Elle soutient qu’en 2019, M.[M] a bénéficié de quatre semaines de repos compensateur, soit 140 heures à déduire.
Sur le salaire moyen des trois derniers mois, l’association fait valoir qu’il s’établit à la somme de 2 217,52 euros ainsi que retenu par le conseil de prud’hommes de Schiltigheim et la cour d’appel de Colmar, le montant avancé par M.[M] n’ayant aucune justification.

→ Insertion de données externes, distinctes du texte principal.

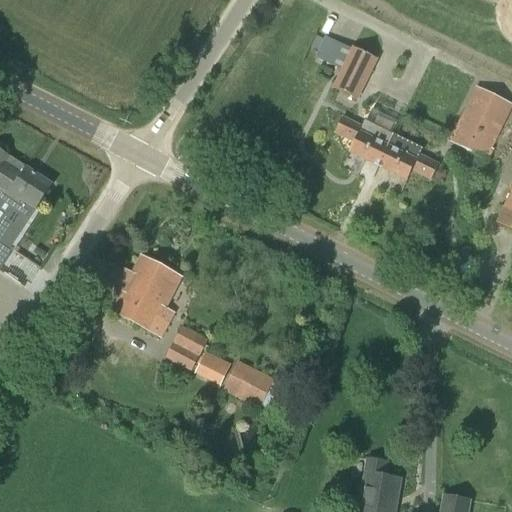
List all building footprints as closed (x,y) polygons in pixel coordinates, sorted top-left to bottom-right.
[(376,62),(352,49),(332,90),(356,102),(360,95),(369,76),(376,62)] [(488,162),(494,151),(492,150),(511,108),(511,106),(475,88),(448,142),(488,162)] [(377,168),(391,136),(365,123),(363,128),(343,119),(335,135),(355,145),(350,155),(377,168)] [(391,136),(377,168),(406,182),(411,172),(430,182),(438,165),(419,156),(421,150),(391,136)] [(15,182),(25,168),(18,163),(15,168),(8,163),(11,159),(7,156),(8,154),(8,149),(0,144),(0,201),(4,195),(1,194),(2,193),(1,193),(7,183),(12,186),(15,182)] [(1,194),(4,195),(15,202),(15,207),(28,215),(33,214),(35,211),(36,211),(52,186),(25,168),(15,182),(12,186),(7,183),(1,193),(2,193),(1,194)] [(511,232),(511,187),(494,224),(511,232)] [(59,231),(47,225),(44,233),(29,227),(21,244),(48,256),(59,231)] [(161,339),(173,316),(165,311),(181,280),(141,259),(113,314),(161,339)] [(190,373),(207,342),(182,328),(165,359),(190,373)] [(220,387),(231,365),(205,353),(194,375),(220,387)] [(274,414),(285,391),(272,385),(273,381),(237,363),(222,392),(259,411),(261,408),(274,414)] [(395,511),(401,481),(385,479),(388,464),(367,461),(358,511),(395,511)] [(470,511),(472,502),(442,497),(439,511),(470,511)]
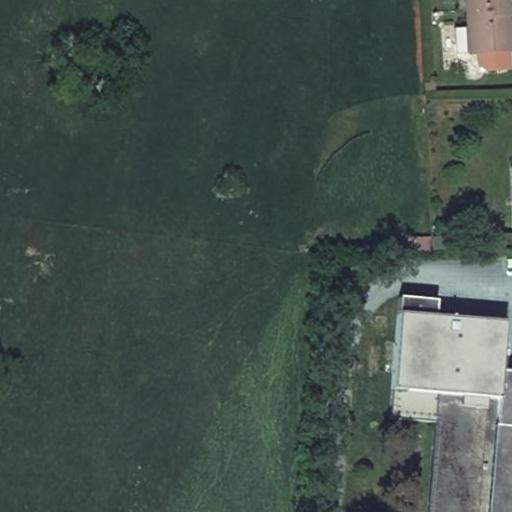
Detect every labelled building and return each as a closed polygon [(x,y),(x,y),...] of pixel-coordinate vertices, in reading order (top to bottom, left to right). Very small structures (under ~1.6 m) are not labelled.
[(507,15),(506,0),(463,0),(468,54),(504,52),(502,16),(507,15)] [(510,51),(507,15),(502,16),(504,52),(510,51)] [(511,511),(511,374),(497,373),(502,324),(434,319),(436,302),(398,300),(395,344),(393,376),(390,420),(436,424),(429,511),(511,511)] [(376,318),(375,330),(386,330),(388,319),(376,318)] [(370,342),(368,382),(380,383),(382,342),(370,342)] [(386,343),(384,375),(393,376),(395,344),(386,343)]
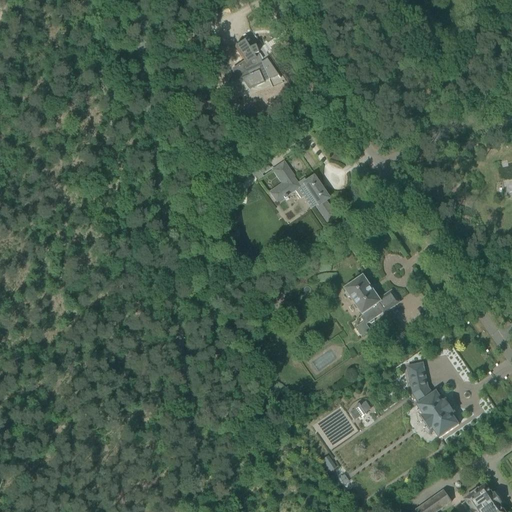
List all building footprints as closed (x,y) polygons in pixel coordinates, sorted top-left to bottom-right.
[(243,41),(234,47),(243,61),(234,67),(242,78),(249,90),(263,84),(263,82),(268,80),(269,80),(277,76),(279,79),(280,79),(278,76),(280,75),(281,74),(260,44),(259,44),(254,46),(248,49),(243,41)] [(228,148),(234,157),(242,151),(237,143),(228,148)] [(246,168),(253,178),(260,173),(253,163),(246,168)] [(283,163),(273,170),(282,184),(270,193),(277,204),(295,191),(300,199),(308,193),(317,206),(316,207),(327,223),(335,217),(325,201),(328,199),(312,177),(306,182),(304,179),(296,184),(292,178),(293,177),(283,163)] [(246,170),(239,175),(243,182),(250,177),(246,170)] [(356,281),(344,289),(346,292),(345,294),(348,298),(350,298),(362,315),(368,324),(369,323),(371,324),(374,322),(374,320),(383,314),(399,303),(391,291),(379,300),(363,277),(362,277),(359,276),(356,279),(356,281)] [(413,328),(405,333),(408,338),(416,332),(413,328)] [(423,364),(407,367),(413,395),(419,404),(416,406),(423,416),(421,418),(430,430),(432,429),(439,439),(459,425),(452,415),(454,414),(445,401),(443,403),(436,392),(432,395),(428,388),(423,364)] [(364,409),(369,405),(364,398),(359,402),(358,400),(353,404),(354,405),(349,409),(354,416),(359,413),(360,414),(365,410),(364,409)] [(321,459),(329,470),(334,467),(326,455),(321,459)] [(493,495),(486,485),(479,490),(478,489),(471,495),(464,500),(471,510),(469,511),(504,511),(500,505),(501,504),(494,494),(493,495)] [(414,511),(437,511),(451,503),(443,492),(414,511)]
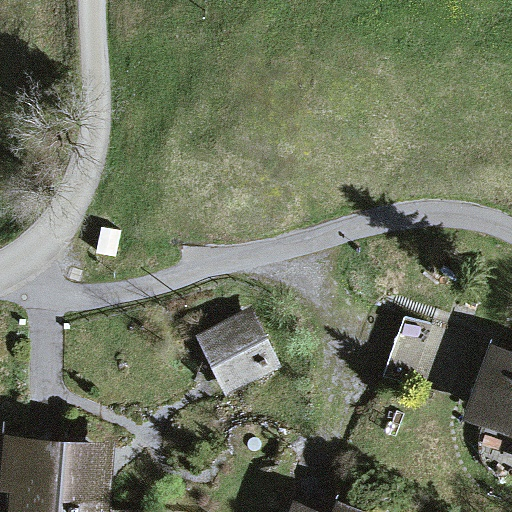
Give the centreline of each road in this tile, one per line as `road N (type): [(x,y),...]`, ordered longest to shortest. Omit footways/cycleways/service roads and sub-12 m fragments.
road 1 (residential): [(511,232),(421,211),(97,295),(0,289)]
road 2 (tertiary): [(0,272),(32,254),(73,206),(88,144),(95,0)]
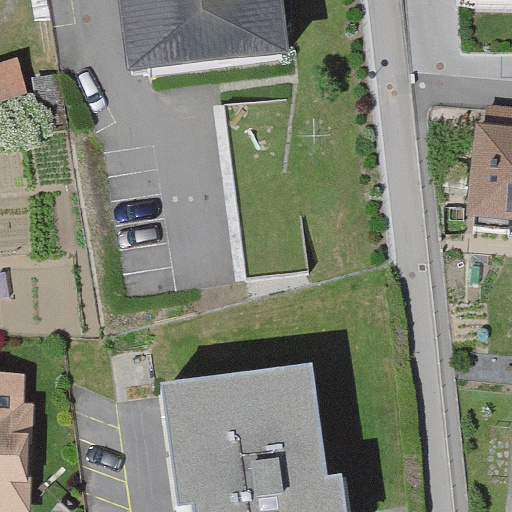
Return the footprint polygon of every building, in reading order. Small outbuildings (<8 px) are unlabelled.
[(284,61),(275,0),(139,0),(141,17),(125,19),(133,80),(284,61)] [(0,100),(18,96),(12,68),(0,70),(0,100)] [(310,277),(288,100),(225,108),(247,285),(310,277)] [(511,111),(488,110),(485,140),(481,140),(474,231),(510,234),(511,219),(511,111)] [(344,511),(341,487),(325,489),(311,377),(161,395),(174,511),(344,511)] [(14,389),(0,388),(0,507),(19,509),(22,419),(12,418),(14,389)]
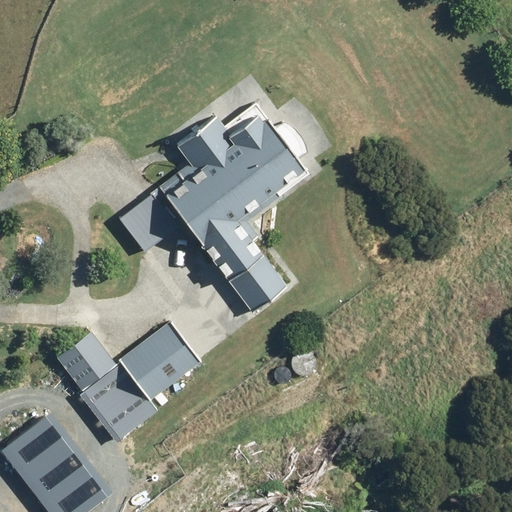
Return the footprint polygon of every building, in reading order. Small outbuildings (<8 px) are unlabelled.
[(235,219),(303,166),(263,115),(234,138),(219,118),(180,149),(197,171),(168,193),(258,308),(287,285),(235,219)] [(146,249),(178,225),(154,194),(122,217),(146,249)] [(151,395),(201,359),(172,320),(123,357),(151,395)] [(115,362),(93,330),(59,354),(117,437),(157,410),(123,357),(115,362)] [(54,511),(82,511),(110,490),(48,413),(4,448),(54,511)]
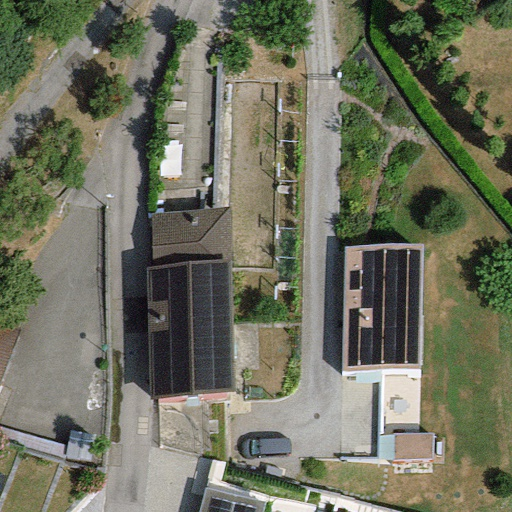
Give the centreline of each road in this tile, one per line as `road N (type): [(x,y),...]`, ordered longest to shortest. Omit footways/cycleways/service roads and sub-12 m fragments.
road 1 (residential): [(174,0),(116,279),(81,511)]
road 2 (residential): [(116,0),(0,152)]
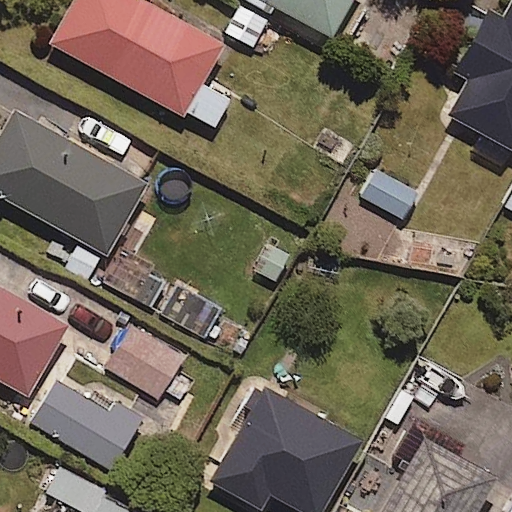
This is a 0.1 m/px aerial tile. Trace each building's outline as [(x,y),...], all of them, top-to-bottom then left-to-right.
[(218,34),(153,0),(60,0),(32,54),(61,69),(71,50),(208,124),(225,93),(195,77),(218,34)] [(267,13),(233,0),(228,0),(218,26),(256,42),(267,13)] [(270,0),(326,30),(342,0),(270,0)] [(511,142),(511,0),(498,0),(494,8),(478,0),(445,62),(463,72),(443,109),(511,146),(511,142)] [(140,175),(4,101),(0,108),(0,189),(75,230),(58,261),(85,275),(140,175)] [(414,188),(371,167),(357,194),(400,216),(414,188)] [(104,251),(90,275),(139,302),(152,278),(104,251)] [(62,318),(0,283),(0,376),(23,389),(62,318)] [(179,350),(124,320),(98,368),(153,397),(179,350)] [(132,413),(47,369),(21,419),(106,463),(132,413)] [(311,511),(356,430),(252,373),(198,473),(247,499),(256,483),(310,511),(311,511)] [(466,511),(490,470),(416,428),(369,511),(353,511),(337,503),(332,511),(466,511)] [(146,511),(51,461),(38,485),(86,510),(84,511),(146,511)] [(511,511),(511,498),(503,511),(511,511)]
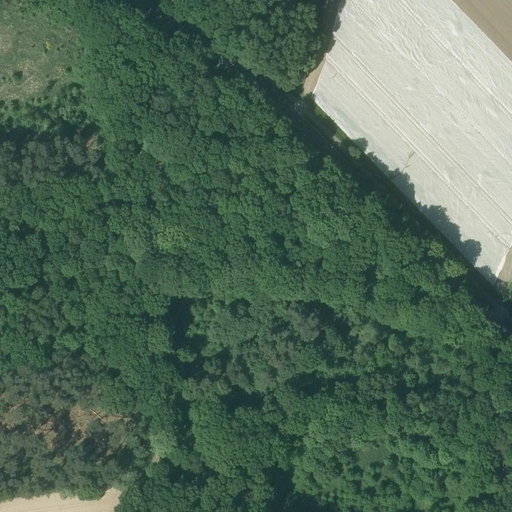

Pour un plus ample exposé des faits, moyens et prétentions des parties, il est renvoyé aux écritures de celles-ci conformément à l’article 455 du code de procédure civile.
MOTIVATION
Aux termes de l’article 624 du code de procédure civile « La portée de la cassation est déterminée par le dispositif de l’arrêt qui la prononce. Elle s’étend également à l’ensemble des dispositions du jugement cassé ayant un lien d’indivisibilité ou de dépendance nécessaire. ».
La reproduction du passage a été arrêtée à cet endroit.